Posted 3:04 a.m., January 3, 2004 (#2) - AED
  If you actually know the true talent distribution, it's pretty simple. The probability of any player having an ability of x is a Gaussian centered on 0.340 with sigma of 0.040. The probability of a player with ability x having 0.440 in 600 PA is proportional to:
x^264 * (1-x)^336
which is roughly a Gaussian centered on 0.440 with sigma of 0.0237. Multiplying the two probabilities together, you get a Gaussian centered on 0.414 with a sigma of 0.020. (Basically you're weighting each factor by 1/sigma^2.)

Your second option will produce a very similar result. In fact, if the Gaussian approximations are correct, the expectation value will exactly equal what you get from #1. If you are dealing with highly non-Gaussian situations, you have to choose whether to take the mean (as you suggest here) of the probability distribution, the median (which I prefer since it's scale-invariant) or the mode (which is MLE).

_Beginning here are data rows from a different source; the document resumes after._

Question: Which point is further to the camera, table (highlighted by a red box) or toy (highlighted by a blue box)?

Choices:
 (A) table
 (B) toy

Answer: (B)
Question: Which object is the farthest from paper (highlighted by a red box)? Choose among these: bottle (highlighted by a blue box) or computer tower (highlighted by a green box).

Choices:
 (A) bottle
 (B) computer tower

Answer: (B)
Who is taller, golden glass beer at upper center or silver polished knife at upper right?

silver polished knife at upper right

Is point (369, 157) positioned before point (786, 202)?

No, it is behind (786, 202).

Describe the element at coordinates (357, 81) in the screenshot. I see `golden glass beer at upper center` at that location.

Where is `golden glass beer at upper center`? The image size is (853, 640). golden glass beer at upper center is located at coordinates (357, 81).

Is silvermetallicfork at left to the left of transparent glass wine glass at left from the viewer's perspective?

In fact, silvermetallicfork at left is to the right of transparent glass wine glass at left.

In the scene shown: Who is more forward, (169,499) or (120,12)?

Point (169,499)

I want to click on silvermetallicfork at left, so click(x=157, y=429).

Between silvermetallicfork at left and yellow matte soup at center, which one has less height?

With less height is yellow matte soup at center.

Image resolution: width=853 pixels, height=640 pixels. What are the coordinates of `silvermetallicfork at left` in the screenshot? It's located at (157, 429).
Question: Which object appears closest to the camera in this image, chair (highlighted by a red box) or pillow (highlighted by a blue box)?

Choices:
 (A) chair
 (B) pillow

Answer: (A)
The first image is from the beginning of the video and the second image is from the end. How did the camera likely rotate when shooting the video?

Posted 5:15 p.m., January 5, 2004 (#3) - tangotiger
  AED, this is great stuff! I'm not sure where you get all your numbers, but walking through it, here's what I've got:

Taking 1 / variance^2, and we end up weighting the population mean by 26% and the observed mean by 74%. That gets us to .414. The variance would be sqrt(.414*.586/600) = .020.

I get where you get this:
x^264 * (1-x)^336
where 264 = 600*.44, and 336 = 600*.56
but I don't get where the variance is .0237.

Thanks again... it's been very enlightening!

Posted 5:55 p.m., January 5, 2004 (#4) - J Cross
  Tango, did you get 1 sd =.040 from somewhere. That's higher than I'd expect.

Posted 8:26 p.m., January 5, 2004 (#5) - Tangotiger
  Numbers for illustration only.

Posted 2:52 a.m., January 6, 2004 (#6) - AED
  You're right, I messed up. The variance from the binomial approximately equals OBA*(1-OBA)/PA, which gives a standard deviation of 0.0203, not 0.0237.

Putting in the correct number, the most likely true talent is the average weighted by 1/sigma^2, or 0.420.

The standard deviation equals 1/sqrt(1/sigma1^2 + 1/sigma2^2) = 0.018.

Keep in mind that you shouldn't do this for every season's worth of stats if you're trying to make projections from 3 years of data.

Posted 9:56 a.m., January 6, 2004 (#7) - tangotiger
  This is some good stuff! Thanks again.

I looked at the OBA, and the stdev is around .030. The regression towards the mean equation, to match the above, would be rr=270/PA, r=rr/(1+rr). I've been using 250 instead of 270. Interesting, when I use .340 as my observed mean, the regression equation would now have 250. In fact, it seems that how much you would regress (to best-fit to the above) is related to how much away from .500 you are (as well as what the population variance is).

In any case, given the league mean of .340, and having an observed OBA of between .250 and .500 (and regardless of PA), the "270" works out to between 210 and 280.

Therefore, if you are looking for a quick regression towards the mean equation, use 250.

A .340 OBA with 250 PAs will give you a standard deviation of .030. This will match the league population standard deviation. Since the two sigmas now match, this means the population mean and the observed mean will be equally weighted. That is, you would regress the observed by 50%.

rr=250/PA, or in this case rr=1
regression rate = rr/(1+rr) = .50

I suppose then it would be rather simple to come up with regression equations for a whole bunch of metrics. Figure out what the population variance is. Figure out how many observed PAs the variance from the binomial would generate. That would be your numerator in the rr equation.

(With all the provisions I've already noted.)

For example, if the league BA is .27 and the sigma is .025, then the numerator would be 316. If the SLG is .4 and the sigma is .04, then the numerator is 153.

AED, thanks for the sabermetric orgasm!